Start of The records
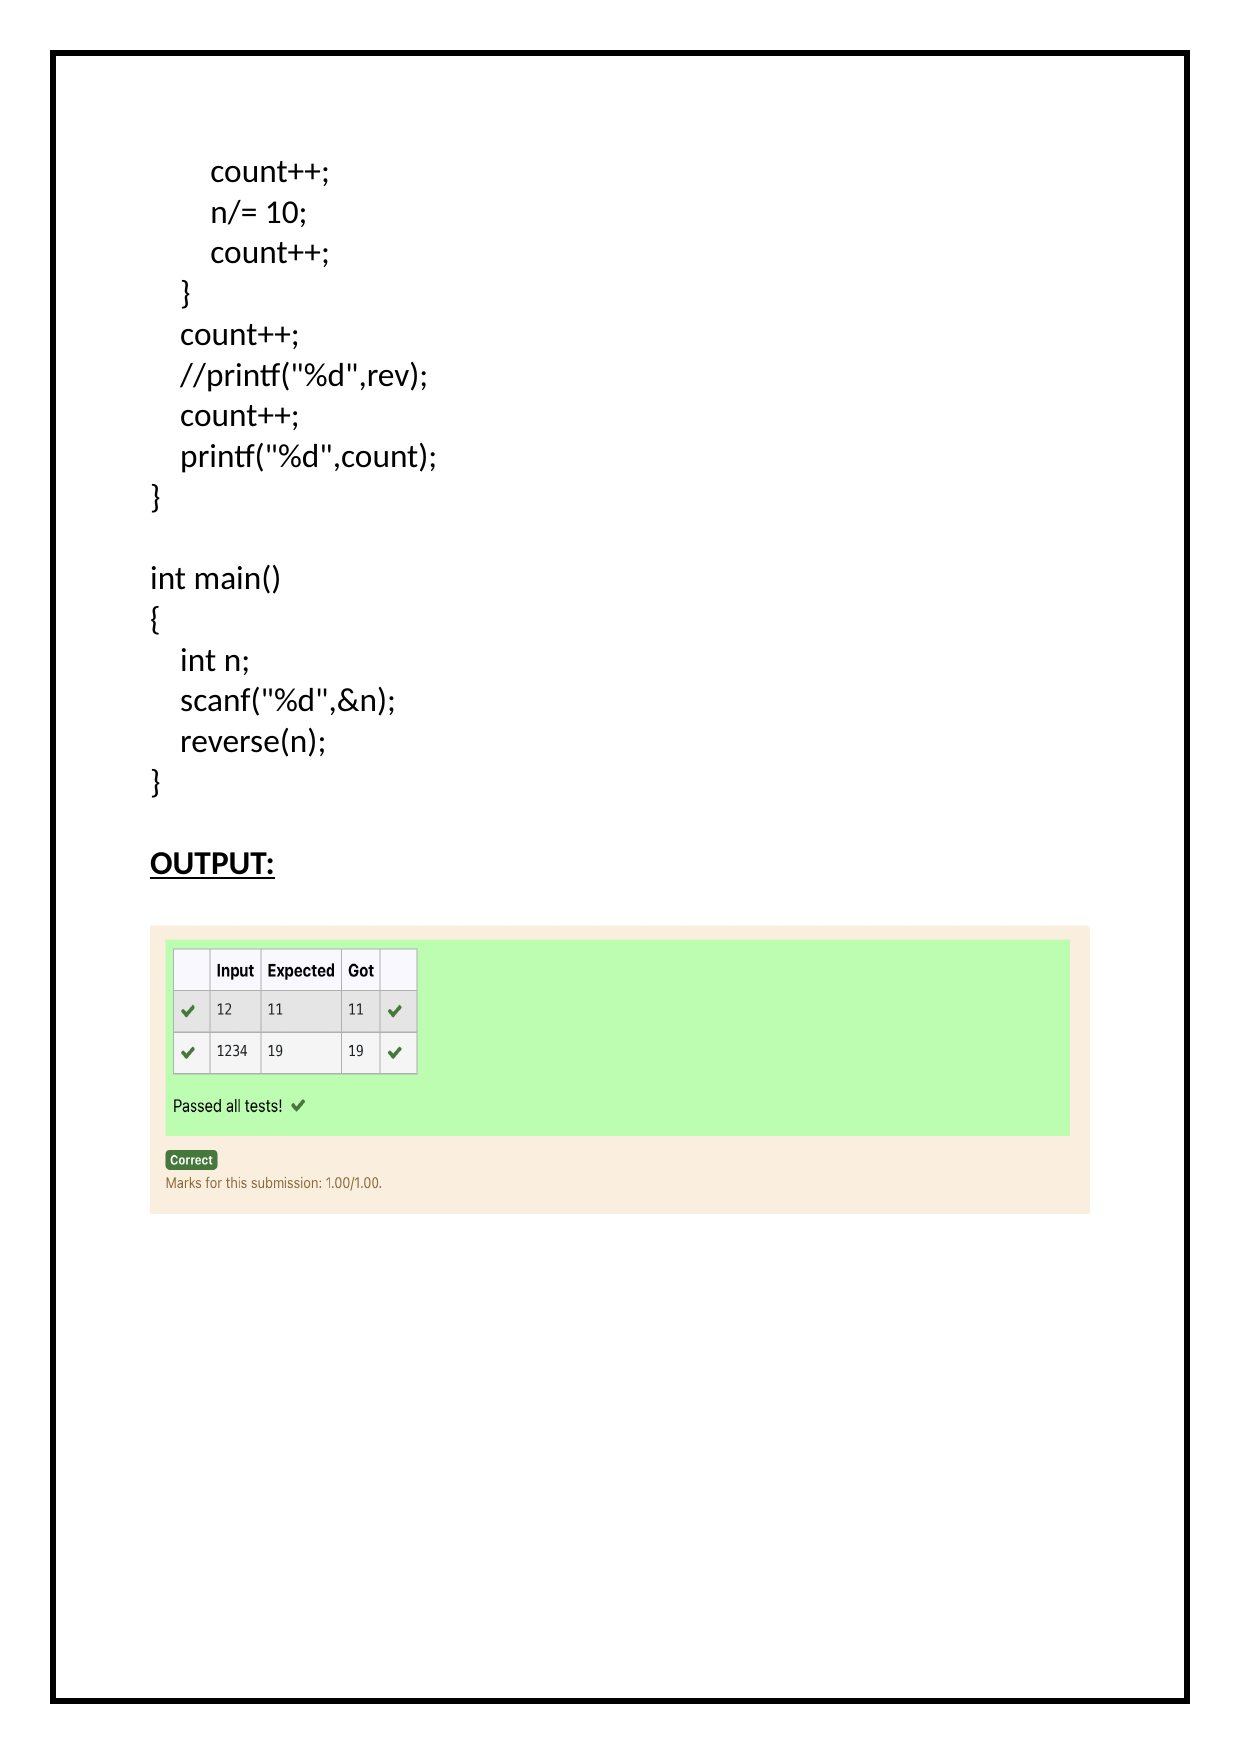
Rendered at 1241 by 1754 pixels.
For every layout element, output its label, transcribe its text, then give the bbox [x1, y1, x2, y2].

text int main() [150, 557, 1090, 598]
text printf("%d",count); [150, 435, 1090, 476]
text count++; [150, 394, 1090, 435]
text { [150, 598, 1090, 639]
text int n; [150, 639, 1090, 679]
text n/= 10; [150, 191, 1090, 231]
text } [150, 761, 1090, 802]
text count++; [150, 231, 1090, 272]
text reverse(n); [150, 720, 1090, 761]
text //printf("%d",rev); [150, 354, 1090, 394]
text scanf("%d",&n); [150, 679, 1090, 720]
text } [150, 272, 1090, 313]
text count++; [150, 150, 1090, 191]
text } [150, 476, 1090, 517]
text OUTPUT: [150, 842, 1090, 883]
picture [150, 923, 1091, 1214]
text count++; [150, 313, 1090, 354]
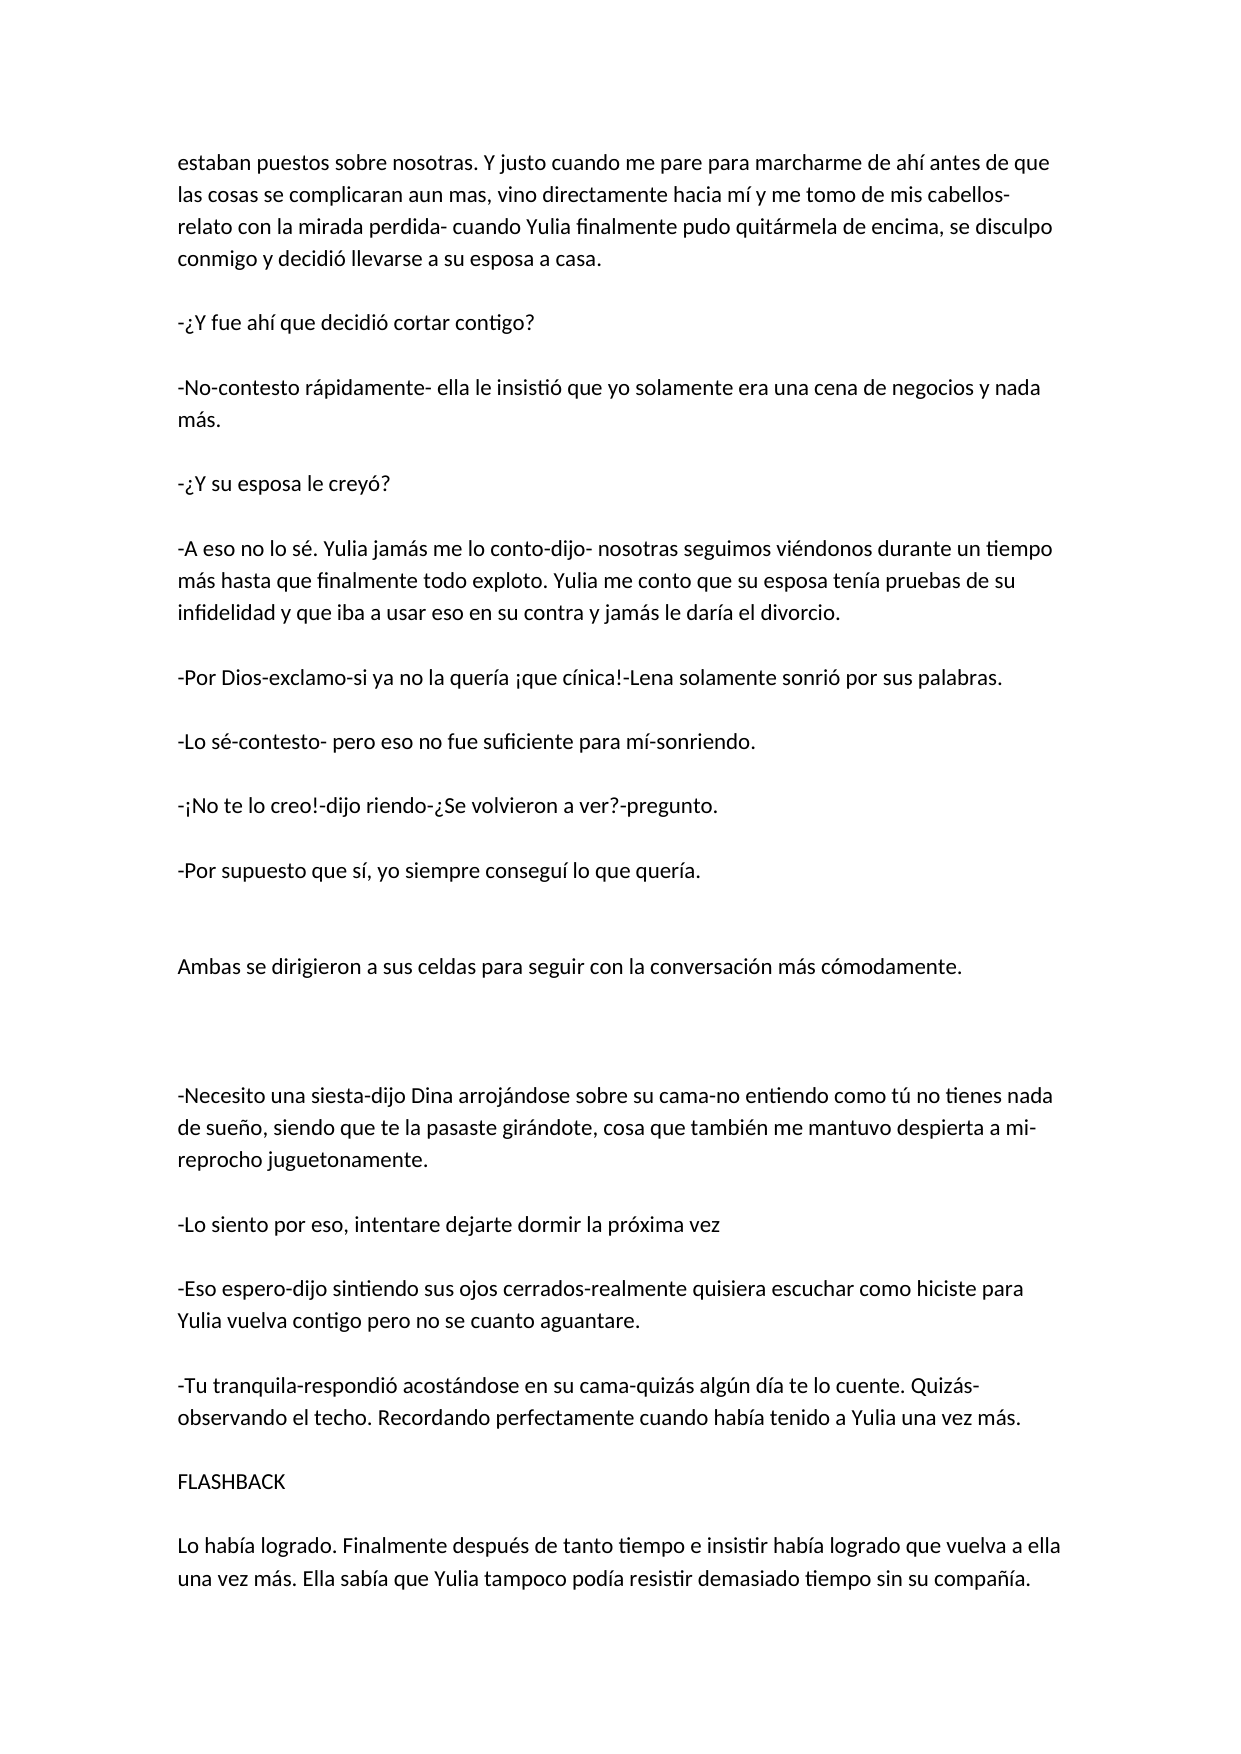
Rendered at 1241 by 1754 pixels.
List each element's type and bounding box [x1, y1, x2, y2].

text [177, 148, 1063, 1592]
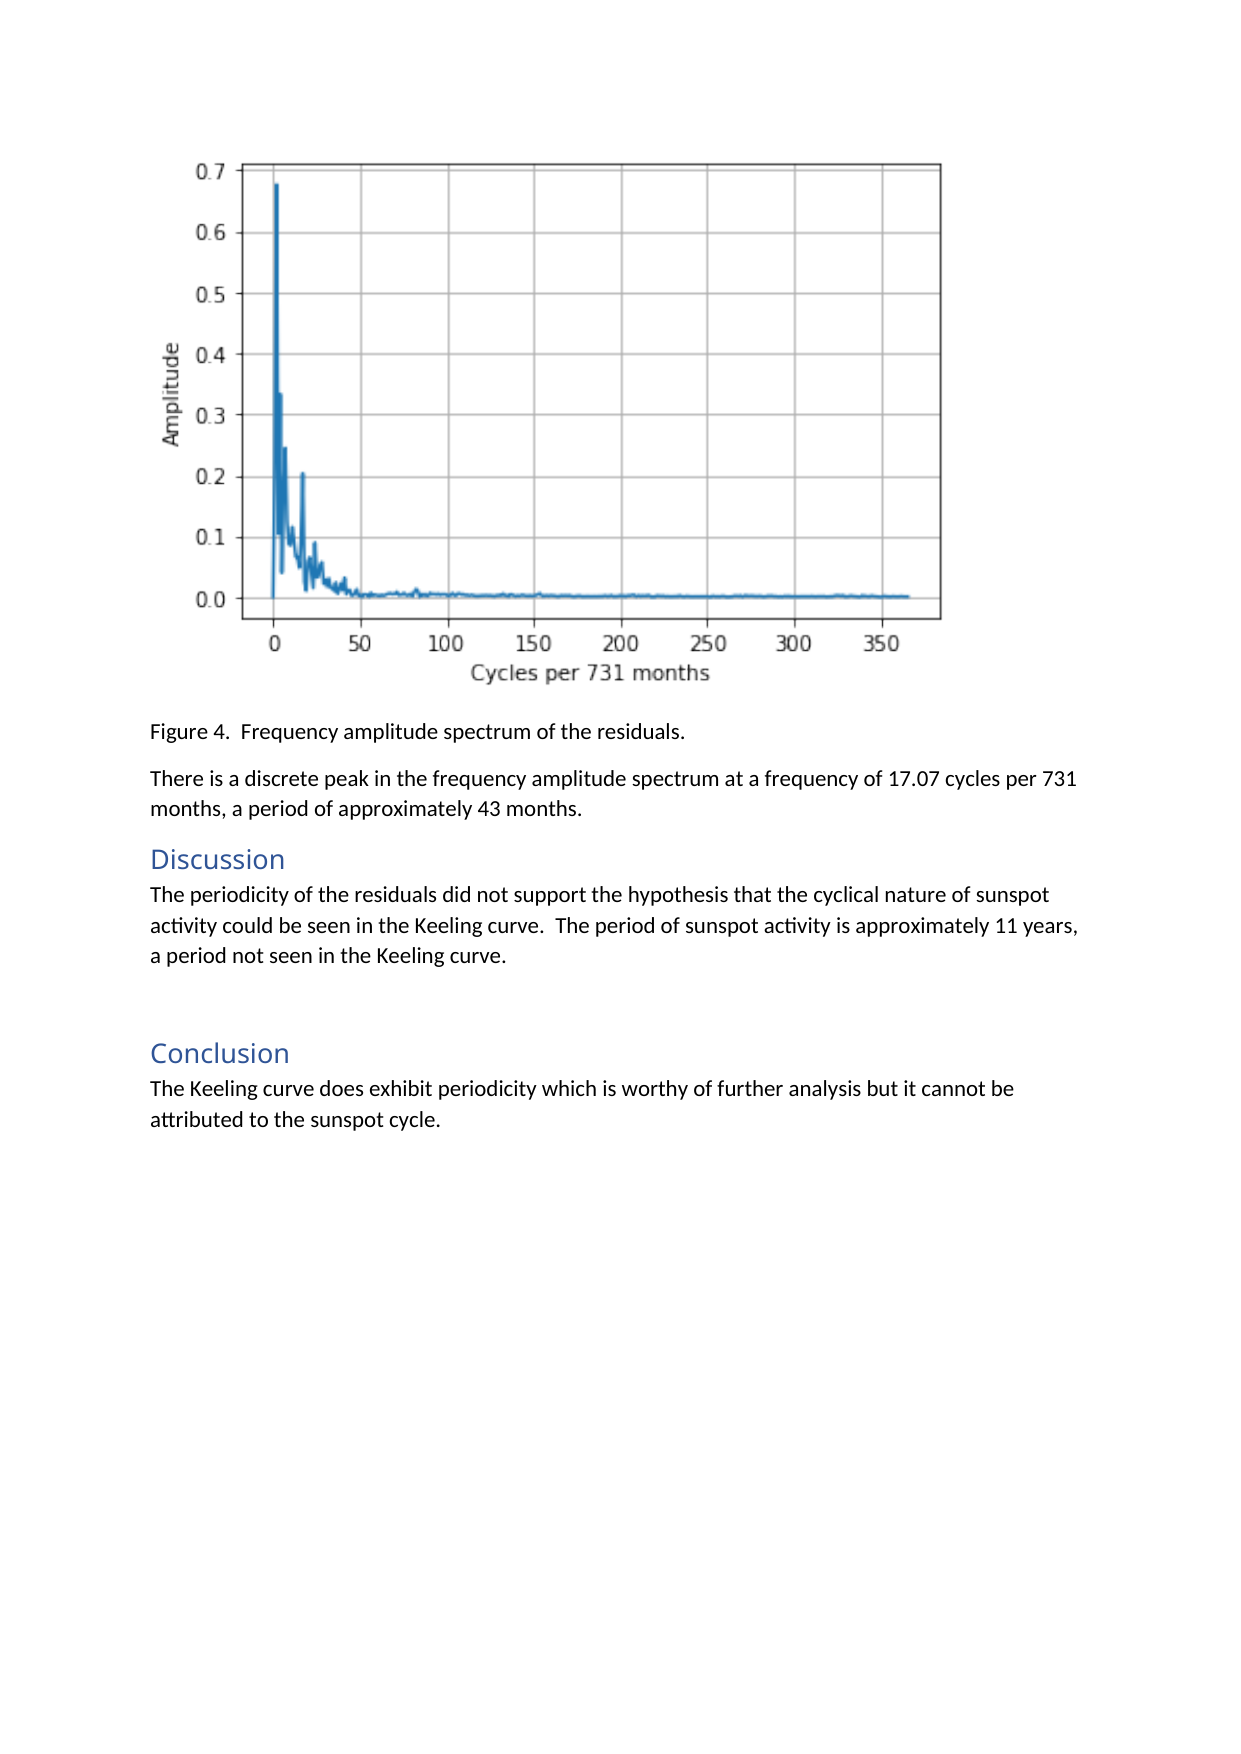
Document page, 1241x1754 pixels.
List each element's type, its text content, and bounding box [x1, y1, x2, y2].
End of The records
Task brief
The reply has to reproduce every line above verbatim and contain no pictures.

Task answer
Rendered at 1241 by 1754 pixels.
For every layout element, output its label, transcribe its text, then give the bbox [x1, y1, x2, y2].

text int main() [150, 557, 1090, 598]
text printf("%d",count); [150, 435, 1090, 476]
text count++; [150, 394, 1090, 435]
text { [150, 598, 1090, 639]
text int n; [150, 639, 1090, 679]
text n/= 10; [150, 191, 1090, 231]
text } [150, 761, 1090, 802]
text count++; [150, 231, 1090, 272]
text reverse(n); [150, 720, 1090, 761]
text //printf("%d",rev); [150, 354, 1090, 394]
text scanf("%d",&n); [150, 679, 1090, 720]
text } [150, 272, 1090, 313]
text count++; [150, 150, 1090, 191]
text } [150, 476, 1090, 517]
text OUTPUT: [150, 842, 1090, 883]
picture [150, 923, 1091, 1214]
text count++; [150, 313, 1090, 354]
Rendered at 1241 by 1754 pixels.
List each element's type and bounding box [x1, y1, x2, y2].

text [177, 148, 1063, 1592]
Document page, 1241x1754 pixels.
List each element's type, its text content, and bounding box [x1, y1, x2, y2].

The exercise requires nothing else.